SameCodeFinder could detect the same function in the source code files. The finder could show the Hamming Distacnce
between two funcitons.
- Find the same code which need to be extract to reuse
- Show the Hamming Distance between each soucecode file(Support All kinds of soucecode type)
- Show the Hamming Distance between each soucecode function(Support Java and Object-C now)
The below photo show the calculate result of MWPhotoBrowser
The result come from the command
python SameCodeFinder.py ~/Projects/opensource/MWPhotoBrowser/ .m --max-distance=10 --min-linecount=3 --functions --detail
Install the python implement of SimHash
pip install simhash
Visit A Python Implementation of Simhash Algorithm if you want to know more about the module.
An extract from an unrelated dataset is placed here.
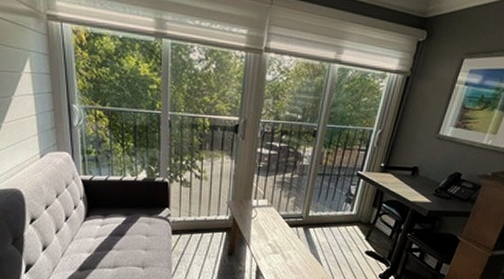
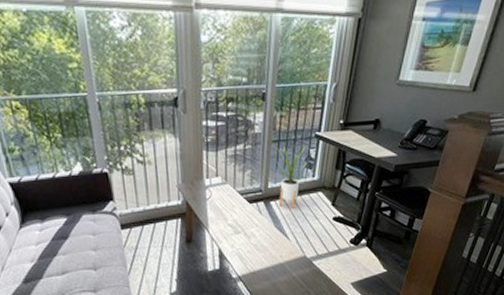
house plant: none [317,179,347,238] -> present [275,145,308,209]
python SameCodeFinder.py [arg0] [arg1]
[arg0]
- Target Directory of files should be scan
[arg1]
- Doc Suffix of files should be scan, eg
- .m - Object-C file
- .swift - Swift file
- .java - Java file
- Doc Suffix of files should be scan, eg
--detail
- show process detail of scan
--functions
- Use Functions as code scan standard
--max-distance=[input]
- max hamming distance to keep, default is 20
--min-linecount=[input]
- for function scan, the function would be ignore if the total line count of the function less than min-linecount
--output=[intput]
- Customize the output file, default is "out.txt"
Python 2.6+, Pip 9.0+, simhash
SameCodeFinder is available under the MIT license. See the LICENSE file for more info.